Aim 1 will focus on a) identifying domains in E2F1 and FoxO1 required for interaction and function, b) will determine if other E2Fs and FoxOs interact, and c) employ an IP-Mass Spec strategy to determine other E2F1 binding partners that may regulate the function of the E2F1/FoxO1 complex and coordinate its pro-apoptotic function.
Aim 2 delves into identification of co-regulated E2F1 and FoxO1 target genes and the mechanisms of gene expression using qPCR, RNA-Seq, ChIP, and ChIP-Seq.

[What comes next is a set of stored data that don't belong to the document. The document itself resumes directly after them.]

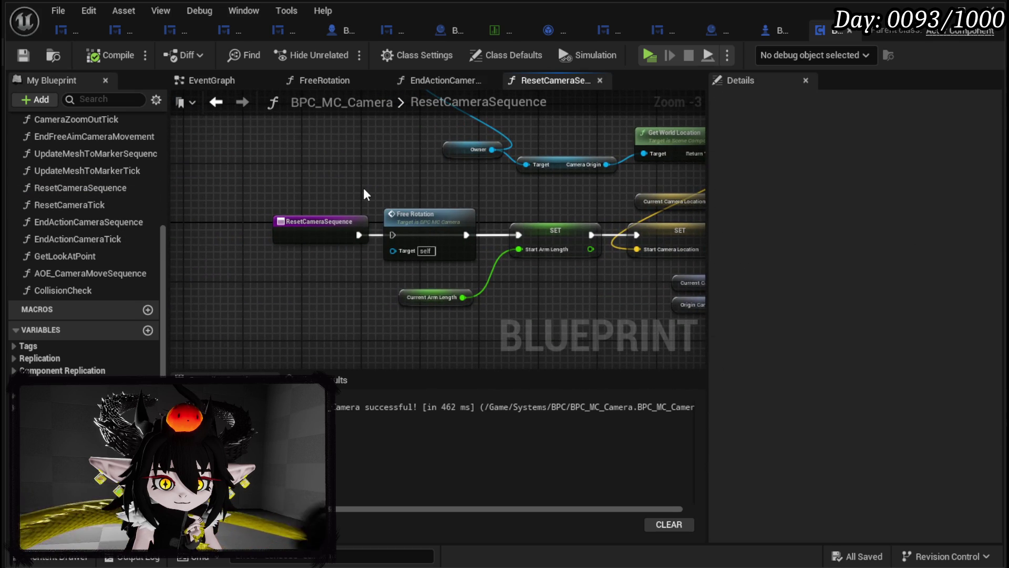
{"action": "left_click", "coordinate": [216, 103]}
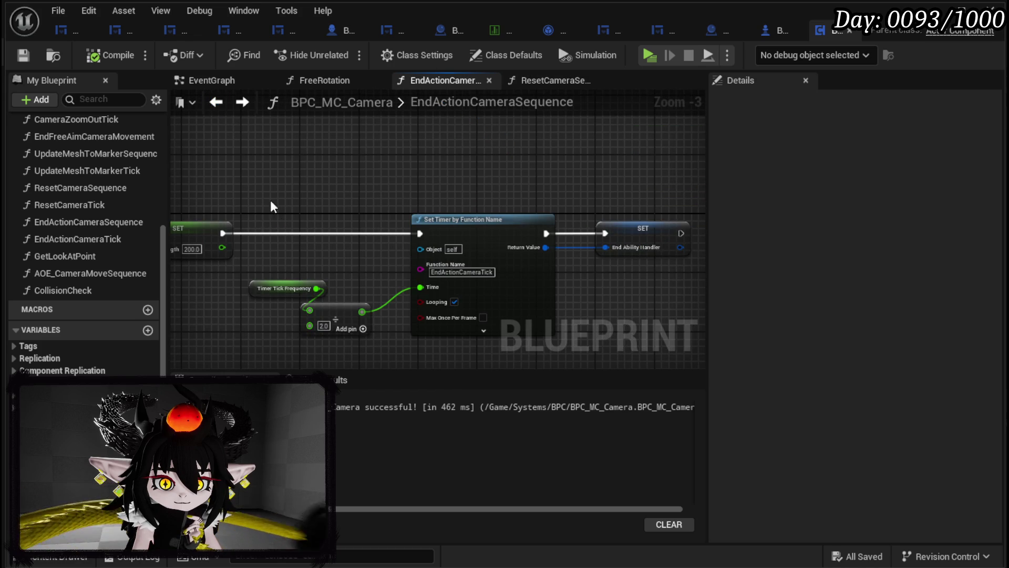
{"action": "left_click", "coordinate": [221, 108]}
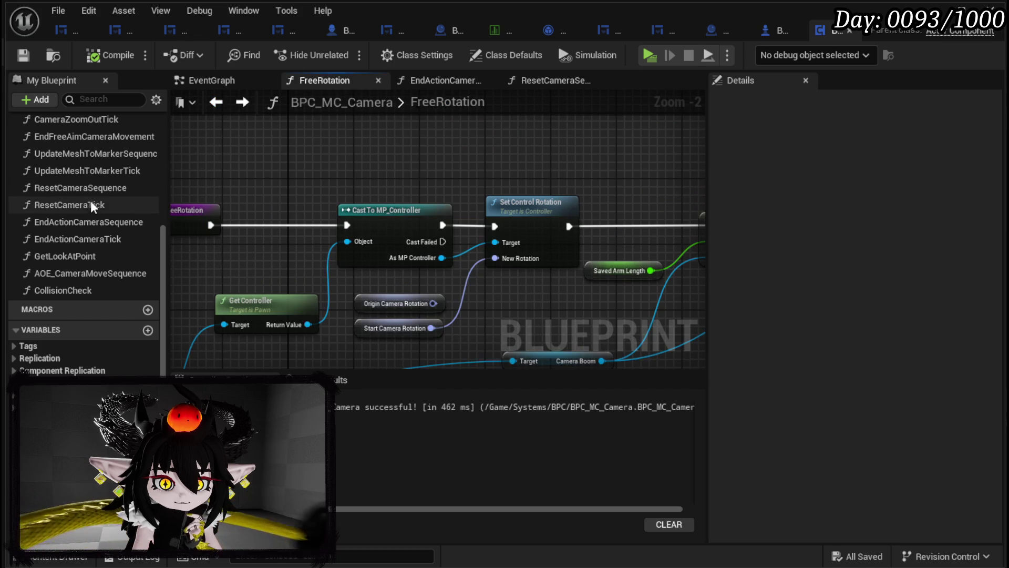
- Add a Reset Camera Sequence call after FreeRotation's entry, compile and save, and launch a play test
{"action": "left_click_drag", "start_coordinate": [79, 187], "coordinate": [266, 151]}
{"action": "left_click_drag", "start_coordinate": [368, 171], "coordinate": [366, 147]}
{"action": "left_click_drag", "start_coordinate": [277, 244], "coordinate": [337, 178]}
{"action": "mouse_move", "coordinate": [271, 254]}
{"action": "left_mouse_down"}
{"action": "mouse_move", "coordinate": [279, 236]}
{"action": "mouse_move", "coordinate": [271, 254]}
{"action": "mouse_move", "coordinate": [339, 204]}
{"action": "mouse_move", "coordinate": [340, 171]}
{"action": "left_mouse_up"}
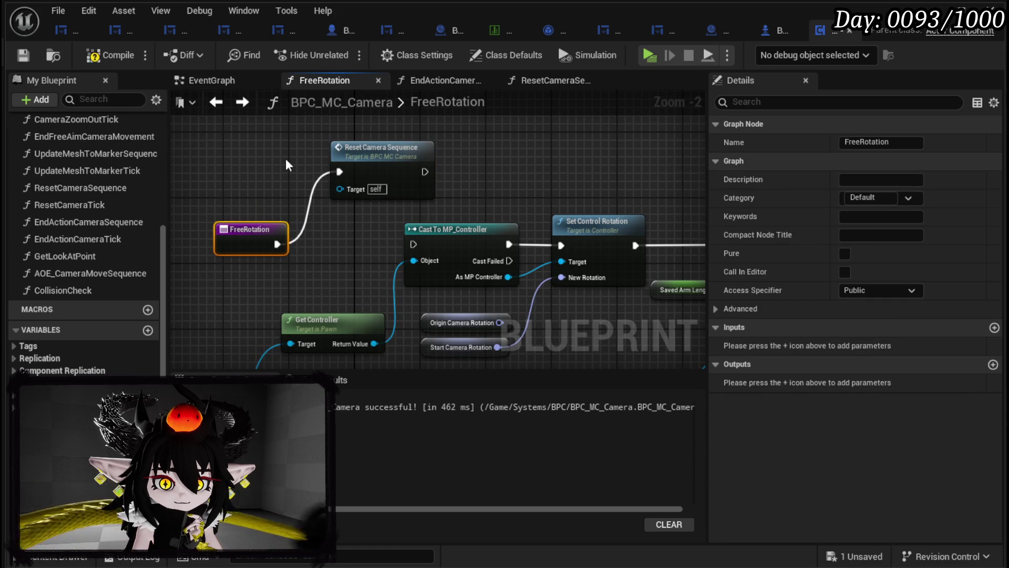
{"action": "left_click", "coordinate": [94, 57]}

Aim 3 tests FoxO and Pten/PI3K/Akt pathway regulation of Rb/E2F apoptosis and tumorigenesis in vivo in the mouse retina. We also propose to use our mouse model, which develops aggressive bilateral retinoblastoma, for pre-clinical testing anti-PI3K therapy with or without current standard of care treatment. Our finding that FoxO and PI3K activity facilitate control of the E2F1 apoptotic and proliferative balance suggest that these studies will provide significant insight into the mechanistic relationship between these proteins in normal and cancerous cells. The experiments outlined in this proposal will provide important information about the function of the E2F1/FoxO complex, its regulation by PI3K signaling, and the extent that inhibiting PI3K in vivo may be a therapeutic option aiming at restoring E2F1/FoxO apoptosis stimulation in tumors. Considering that dysfunction in Rb/E2F and PI3K/Pten pathways feature prominently in numerous human tumors, we expect that our findings may be applicable to other tumor types.
The proposed research is relevant to public health because E2F1 is activated in many cancers. E2F1 activation is initially accompanied by cell death to block cancer at an early stage, but subsequent mutations later suppress this cell death to allow rapid cell proliferation, although the capacity for apoptosis remains latent. Our long-term goal is to understand how E2F1 mediated apoptosis is regulated in normal and cancer cells so it can be manipulated for therapeutic purposes, contributing to impactful and innovative approaches to the treatment of cancer.